1. Create an Experiment

Go to ExperimentsNew Experiment.

2. Configure Parameters

Parameter Default Description
Name Descriptive name for the experiment
Rounds 100 Number of rounds per game
Horizon Fixed Fixed (known end) or Geometric (unknown end)
Stop probability 0.02 For geometric horizon: probability game ends each round
Replicates 10 Games per condition (for statistical power)

3. Set the Payoff Matrix

Default (standard PD):

Opponent: C Opponent: D
You: C 3, 3 0, 5
You: D 5, 0 1, 1

You can adjust all four values from the setup page.

4. Add Conditions (Drag & Drop)

The setup page has three panels:

  • Left: Agent roster (LLM agents + Policy agents)
  • Center: Condition builder with drop zones
  • Right: Parameters (configured above)

To add a condition:

  1. Drag an agent from the left panel into the "Agent A" drop zone
  2. Drag another agent into the "Agent B" drop zone
  3. The condition name auto-generates (e.g., "Cooperative vs ALLD")
  4. Click + Add Condition for more matchups

5. Save or Run

  • Save as Draft — saves the experiment without running
  • Run Experiment — saves and immediately executes all games

What Happens During a Run

  1. Experiment status → "Running"
  2. For each condition:
    • For each replicate:
      • A Game object is created with a random seed
      • The game loop runs all rounds
      • Agent decisions are collected (mock or LLM)
      • Round results are bulk-saved to the database
      • Metrics are computed and stored on the Game
  3. Experiment status → "Completed"

Note

Currently runs synchronously — the page waits until all games finish.
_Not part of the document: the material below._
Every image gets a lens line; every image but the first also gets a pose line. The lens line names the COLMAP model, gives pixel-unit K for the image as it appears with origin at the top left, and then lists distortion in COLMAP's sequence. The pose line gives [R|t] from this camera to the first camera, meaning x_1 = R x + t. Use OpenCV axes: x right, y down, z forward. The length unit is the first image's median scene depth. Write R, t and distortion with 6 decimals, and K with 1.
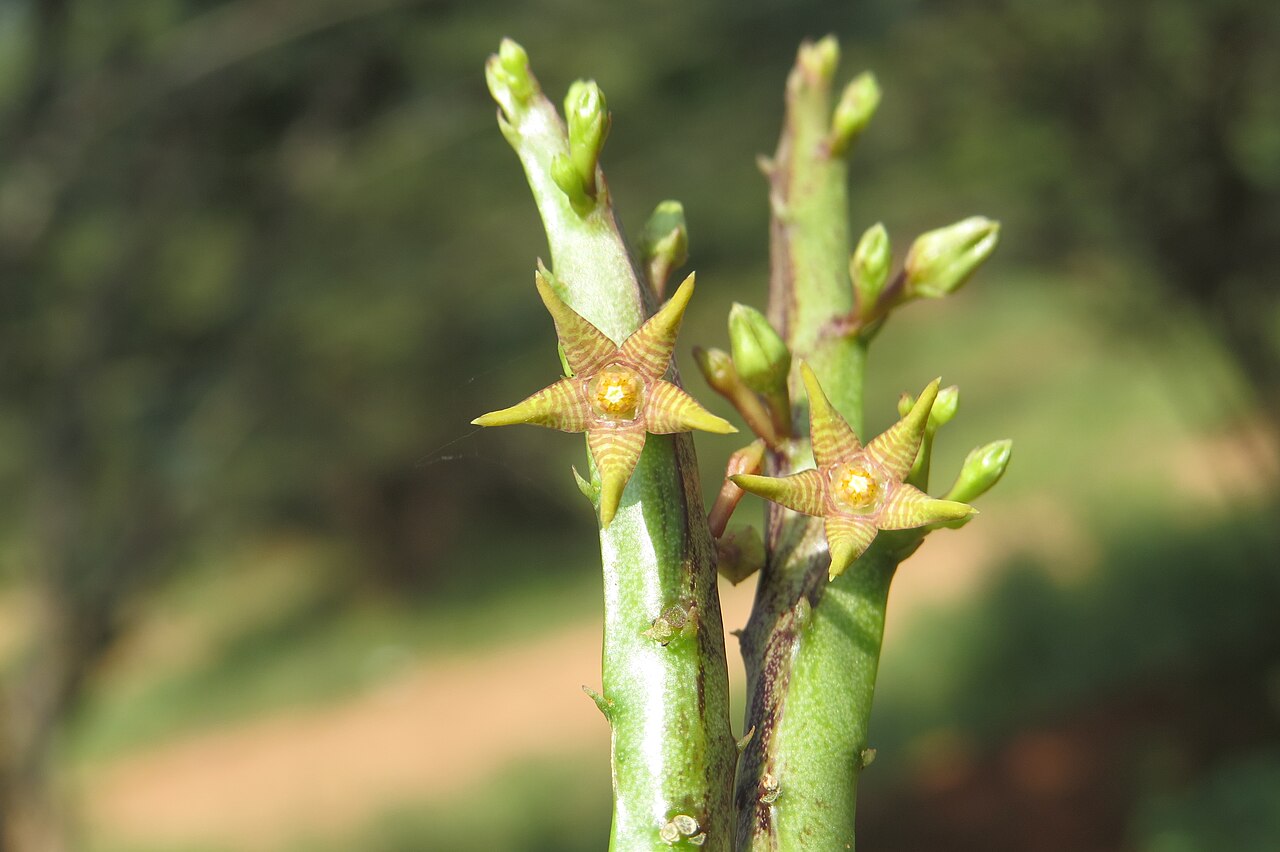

For large experiments (100+ games), this can take a while with mock agents (~seconds) but will take minutes-hours with real LLMs.

Experiment Design Tips

Fontana Replication

To replicate the baseline finding ("LLMs cooperate more than humans"):

  1. Create 5 LLM persona agents (already seeded)
  2. Set 100 rounds, fixed horizon, 10 replicates
  3. Add conditions: each LLM persona vs. Random(0.0), Random(0.25), Random(0.5), Random(0.75), Random(1.0)
  4. That's 25 conditions × 10 replicates = 250 games

Pairwise Tournament

To compare all LLM personas against each other:

  1. 5 personas = 10 unique pairs (+ 5 self-play = 15 conditions)
  2. 10 replicates = 150 games

LLM vs. All Policies

To test how one LLM persona handles every classic strategy:

  1. 1 LLM × 6 policies = 6 conditions
  2. 10 replicates = 60 games

Viewing Results

After an experiment completes, the results page shows:

Summary Cards

  • Total games played
  • Average cooperation rate across all conditions
  • Best and worst performing matchups

Cooperation Over Time Chart

A Chart.js line plot showing sliding-window cooperation rate per round, averaged across replicates. One line per condition. This is the key visualization for the paper.

Condition Breakdown Table

Each condition with aggregated metrics:

  • Cooperation rates (A and B)
  • Mutual cooperation / defection rates
  • Average payoff per round

Click into a condition to see individual replicate results.

Game Detail

Click into any game to see the round-by-round table:

Round Agent A Agent B Payoff A Payoff B
1 C C 3 3
2 C D 0 5
3 D D 1 1
... ... ... ... ...

Plus extended metrics: retaliation rate, forgiveness rate, exploitation rates, cooperation-over-time plots.